Mr. Kevin J. Vaughn, hereinafter the Claimant, entered the Carrier's service as a Section Laborer on June 27, 1979. The Claimant was subsequently promoted to Truck Driver and he was occupying this position when he was dismissed from the Carrier's service effective November 27, 1985. The Claimant was dismissed as the result of an investigation which was held on November 5, 1985 in Reno, Wyoming. At the investigation the Claimant was represented by the organization. The Carrier dismissed the Claimant based upon its findings that he had violated Rules 565 and 566 of the Carrier's Safety and General Rules, by being under the influence of alcohol and drugs while working as a Truck Driver on September 21, 1985.
On September 21, 1985 the Claimant was involved in an accident while driving a Carrier truck to Reno, Nevada. Mr. John M. Solano, Regional Roadmaster, arrived at the scene of the accident and drove the Claimant to Gillette. Mr. Solano reported the accident to his superintendent, Mr. Joe Arrington, and was requested to take the Claimant to Campbell County Memorial Hospital for a urinalysis, which he did.
Two days later, on September 23, 1985, Mr. Gary R. Steeves, Special Agent, transported the Claimant's urine sample from Campbell County Hospital to Western Pathology Consultants in Scottsbluff, Nebraska for testing.
On September 25, 1985 the Carrier received the results from Western Pathology. The results showed that the Claimant tested positive for marijuana and that his alcohol level was at .14 g%. The Carrier then determined that based .upon the test results the Claimant would be removed from service.
After thoroughly reviewing the record, this Board concludes that the Claimant did, in fact, violate Carrier rules. The Claimant specifically violated Safety Rule 566 which states in part that "Employees must not report for duty under the influence of any alcoholic beverages, intoxicant, narcotic, marijuana or other controlled substance. .
The Claimant admitted that he violated Rule 566. The following question and answer appears at page 21 of the transcript:
This exchange occurred directly after Rule 566 was read to the Claimant and he stated that he understood the provisions of the rule.

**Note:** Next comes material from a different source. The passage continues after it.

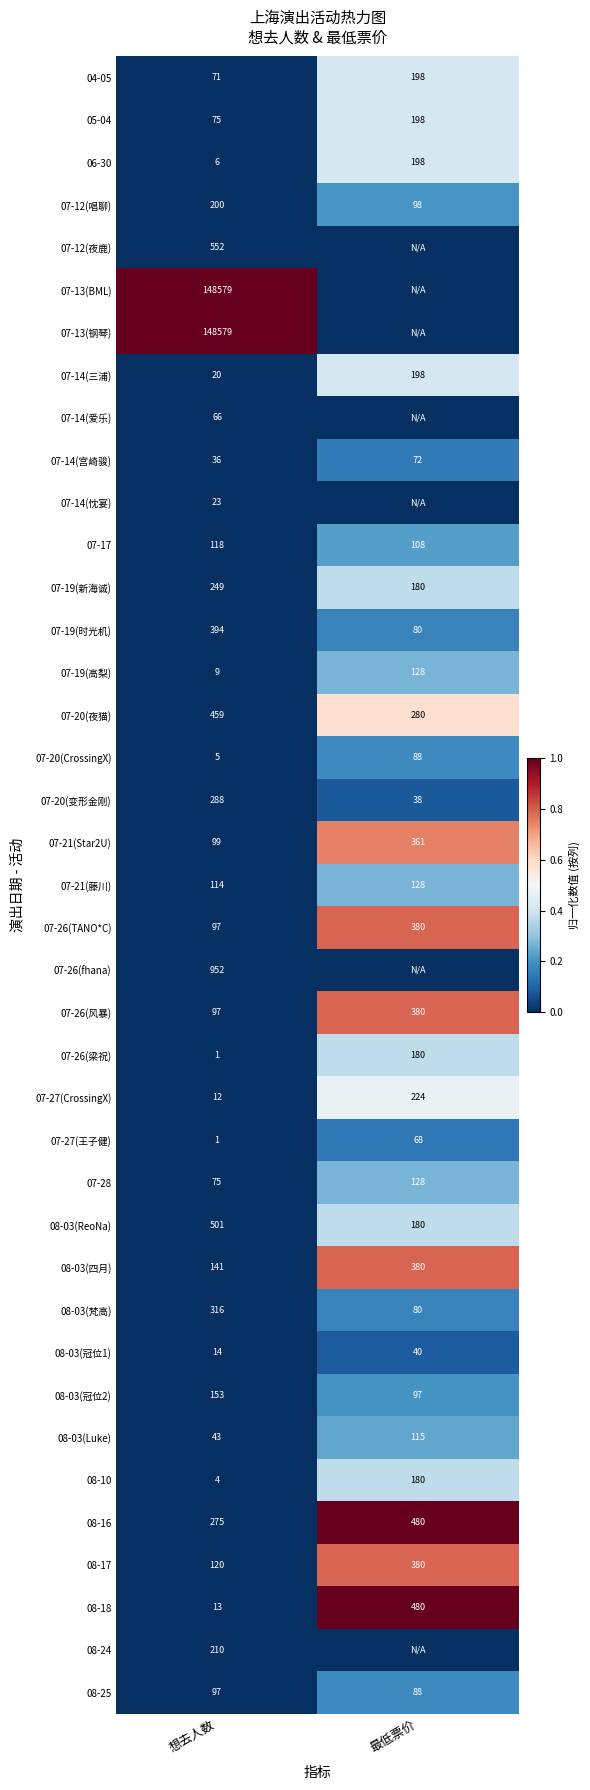

Is the value of 07-26(梁祝) at 最低票价 greater than the value of 05-04 at 想去人数?

Yes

State law in Wyoming considers a person with a urine alcohol reading of .10 to be intoxicated. The Claimant's testing showed a .14 content. He was clearly "over the limit" on September 21, 1985.
The record further establishes, without contradiction, that the Claimant's urine sample had not been tampered with and that the "chain of custody" procedures had been thoroughly followed. Accordingly, the Board shall deny the claim.
This Award was signed this 18th day of January 1986 in Bryn Mawr, Pennsylvania.